Эйслинг глубоко задумалась. Я не знала, что она чувствует, но прекрасно понимала, каково это – надеяться, что оставленные позади любимые люди скучают о нас.
Вряд ли Миака и Элизабет понимали. Родные Элизабет практически ее не замечали. Даже сейчас, когда их имена и лица почти стерлись из памяти, она изо всех сил старалась выделиться. А Миаку считали едва ли не прислугой. Мне потребовалось несколько десятилетий, чтобы доказать сестре, как она сильна и умна, только тогда она научилась ходить с высоко поднятой головой. Они не скучали по оставленным позади, как мы с Эйслинг, не имели где-то в мире любимых людей.
Эйслинг очнулась от задумчивости:
– Теперь, когда у меня появилась тезка, я очень хочу увидеть, кем она станет, когда вырастет. Но мое время заканчивается.
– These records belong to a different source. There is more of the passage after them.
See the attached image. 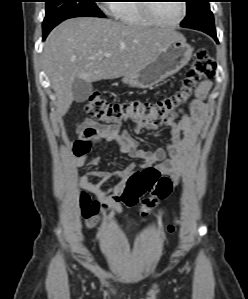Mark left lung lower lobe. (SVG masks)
<instances>
[{
    "label": "left lung lower lobe",
    "instance_id": "left-lung-lower-lobe-1",
    "mask_svg": "<svg viewBox=\"0 0 248 299\" xmlns=\"http://www.w3.org/2000/svg\"><path fill=\"white\" fill-rule=\"evenodd\" d=\"M203 32H205V33L209 34L210 36H212L215 39V41L218 43V39L216 37L215 29L205 28V29H203Z\"/></svg>",
    "mask_w": 248,
    "mask_h": 299
}]
</instances>
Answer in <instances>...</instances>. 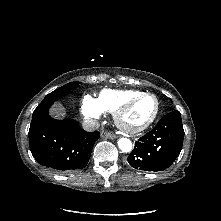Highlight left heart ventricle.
I'll list each match as a JSON object with an SVG mask.
<instances>
[{"instance_id": "obj_1", "label": "left heart ventricle", "mask_w": 221, "mask_h": 221, "mask_svg": "<svg viewBox=\"0 0 221 221\" xmlns=\"http://www.w3.org/2000/svg\"><path fill=\"white\" fill-rule=\"evenodd\" d=\"M156 102L153 97H144L136 101L124 114V123L130 127H138L146 123L153 115Z\"/></svg>"}]
</instances>
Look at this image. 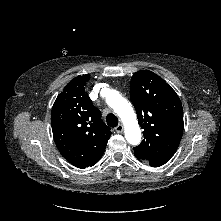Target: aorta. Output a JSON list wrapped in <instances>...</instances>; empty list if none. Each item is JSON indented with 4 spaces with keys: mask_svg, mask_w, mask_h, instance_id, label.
Wrapping results in <instances>:
<instances>
[{
    "mask_svg": "<svg viewBox=\"0 0 221 221\" xmlns=\"http://www.w3.org/2000/svg\"><path fill=\"white\" fill-rule=\"evenodd\" d=\"M107 104L121 118L125 126V138L128 143L138 145L141 130L131 104L118 91L111 90L106 98Z\"/></svg>",
    "mask_w": 221,
    "mask_h": 221,
    "instance_id": "762f6f07",
    "label": "aorta"
}]
</instances>
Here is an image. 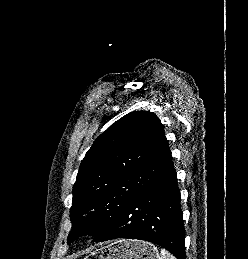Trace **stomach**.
Wrapping results in <instances>:
<instances>
[{
    "label": "stomach",
    "instance_id": "obj_1",
    "mask_svg": "<svg viewBox=\"0 0 248 259\" xmlns=\"http://www.w3.org/2000/svg\"><path fill=\"white\" fill-rule=\"evenodd\" d=\"M84 259H160V254L153 244L123 239L92 251Z\"/></svg>",
    "mask_w": 248,
    "mask_h": 259
}]
</instances>
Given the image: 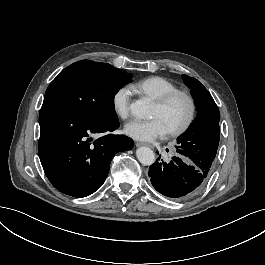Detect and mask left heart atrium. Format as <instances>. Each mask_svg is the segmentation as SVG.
Listing matches in <instances>:
<instances>
[{"label":"left heart atrium","mask_w":265,"mask_h":265,"mask_svg":"<svg viewBox=\"0 0 265 265\" xmlns=\"http://www.w3.org/2000/svg\"><path fill=\"white\" fill-rule=\"evenodd\" d=\"M124 132L134 140L152 141L167 133L162 122L153 118L148 121L132 120L124 128Z\"/></svg>","instance_id":"39dd6f15"}]
</instances>
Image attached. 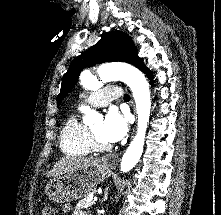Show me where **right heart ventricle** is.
<instances>
[{
    "label": "right heart ventricle",
    "mask_w": 221,
    "mask_h": 215,
    "mask_svg": "<svg viewBox=\"0 0 221 215\" xmlns=\"http://www.w3.org/2000/svg\"><path fill=\"white\" fill-rule=\"evenodd\" d=\"M60 148L68 155H86L90 152L89 128L76 114L70 115L60 132Z\"/></svg>",
    "instance_id": "right-heart-ventricle-1"
}]
</instances>
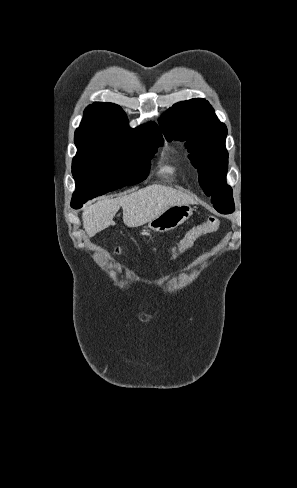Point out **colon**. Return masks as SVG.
I'll list each match as a JSON object with an SVG mask.
<instances>
[{
    "label": "colon",
    "mask_w": 297,
    "mask_h": 488,
    "mask_svg": "<svg viewBox=\"0 0 297 488\" xmlns=\"http://www.w3.org/2000/svg\"><path fill=\"white\" fill-rule=\"evenodd\" d=\"M217 225V219L210 216L206 222L193 226L170 251L169 259L175 260L180 257L193 246L199 237L215 229Z\"/></svg>",
    "instance_id": "obj_1"
}]
</instances>
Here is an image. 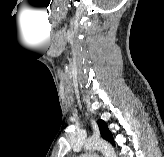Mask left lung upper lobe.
Instances as JSON below:
<instances>
[{"label":"left lung upper lobe","instance_id":"left-lung-upper-lobe-1","mask_svg":"<svg viewBox=\"0 0 164 157\" xmlns=\"http://www.w3.org/2000/svg\"><path fill=\"white\" fill-rule=\"evenodd\" d=\"M98 125L100 128V132H101L102 137L114 144L115 142L113 139V135L109 131L107 124L102 120H98Z\"/></svg>","mask_w":164,"mask_h":157}]
</instances>
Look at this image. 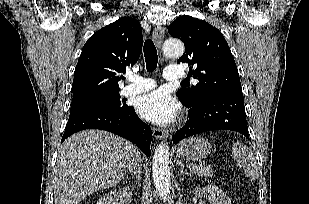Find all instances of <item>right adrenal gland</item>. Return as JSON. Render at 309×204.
<instances>
[{
    "instance_id": "1",
    "label": "right adrenal gland",
    "mask_w": 309,
    "mask_h": 204,
    "mask_svg": "<svg viewBox=\"0 0 309 204\" xmlns=\"http://www.w3.org/2000/svg\"><path fill=\"white\" fill-rule=\"evenodd\" d=\"M132 179H134V182H135V183H138V184L140 185V180H141V178H140V175H139V174H134L133 177H132Z\"/></svg>"
}]
</instances>
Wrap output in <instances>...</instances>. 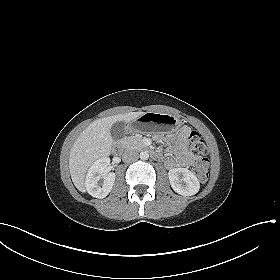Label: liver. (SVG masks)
<instances>
[{"mask_svg": "<svg viewBox=\"0 0 280 280\" xmlns=\"http://www.w3.org/2000/svg\"><path fill=\"white\" fill-rule=\"evenodd\" d=\"M144 112H129L93 121L74 142L69 156V169L75 187L85 192V175L89 167L98 159L109 156L113 144L111 126L123 121L129 123Z\"/></svg>", "mask_w": 280, "mask_h": 280, "instance_id": "6515ba94", "label": "liver"}]
</instances>
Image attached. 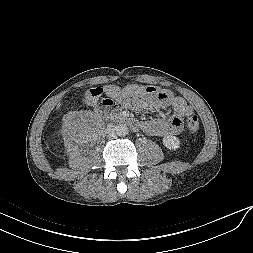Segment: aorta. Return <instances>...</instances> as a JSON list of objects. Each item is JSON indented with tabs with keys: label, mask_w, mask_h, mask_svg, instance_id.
Segmentation results:
<instances>
[{
	"label": "aorta",
	"mask_w": 253,
	"mask_h": 253,
	"mask_svg": "<svg viewBox=\"0 0 253 253\" xmlns=\"http://www.w3.org/2000/svg\"><path fill=\"white\" fill-rule=\"evenodd\" d=\"M114 130L118 136H126L128 134V128L124 124L117 125Z\"/></svg>",
	"instance_id": "aorta-1"
}]
</instances>
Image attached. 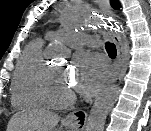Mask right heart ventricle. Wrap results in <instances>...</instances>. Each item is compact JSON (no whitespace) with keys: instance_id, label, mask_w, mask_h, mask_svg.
Instances as JSON below:
<instances>
[{"instance_id":"1","label":"right heart ventricle","mask_w":151,"mask_h":131,"mask_svg":"<svg viewBox=\"0 0 151 131\" xmlns=\"http://www.w3.org/2000/svg\"><path fill=\"white\" fill-rule=\"evenodd\" d=\"M43 41H31L19 59L14 73L11 90V102L17 109L33 108L42 105L37 86L47 67L43 57Z\"/></svg>"}]
</instances>
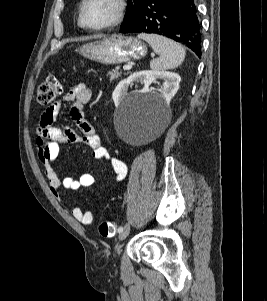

Через два года я забуду о маленькой Эйслинг, и от одной мысли у меня разрывается сердце. У меня нет никаких планов и амбиций. Я всего лишь хочу увидеть, как растет моя правнучка, новая Эйслинг. Я понимаю, что вечно так продолжаться не может, но так я получу хоть какой-то покой после страданий, которые причиняла другим. – Сейчас она обращалась к Океан. – Я с радостью приму на себя наказание Кэйлен, тем более я его заслуживаю. Отработаю ее срок. Ты не любишь меня так, как ее, но я верна. Я могу делать то, что необходимо, и держать себя в руках, не выдавая нашей тайны. Если я останусь, Тебе не придется выбирать следующую сирену. Всем будет лучше. К тому же хотя Кэйлен и совершила серьезную ошибку, но она всегда заботилась о других. Стала для Мэрилин младшей сестрой, о которой та мечтала, помогла Миаке поверить в себя, даже пыталась обуздать сумасбродный темперамент Элизабет. И она ни разу не стукнула меня, хотя я того заслуживала. – Эйслинг улыбнулась мне. – Даже сейчас, когда мы обсуждаем ее наказание, она беспокоится не о своей жизни.
Я уловила в голосе сестры нотку восторга, словно мои мысли об Акинли чем-то отличались от ее заботы о дочери.
Но может, тут крылось большее. Я действительно почти всегда заботилась о сестрах. За исключением последнего происшествия, когда я обманом утащила Миаку и Элизабет на другой край Атлантического океана, я не могла припомнить, когда позволяла своим желаниям взять верх. Раньше я не задумывалась об этом, но Эйслинг была права.
– Я плохо относилась к сестрам и не обладаю шармом Кэйлен, – продолжала она. – Может, Ты считаешь мой проступок недостаточно серьезным, но разве я не должна за него поплатиться? Мне осталось два года, прибавь к ним восемнадцать оставшихся у Кэйлен и пятьдесят лет наказания, и я отслужу их все.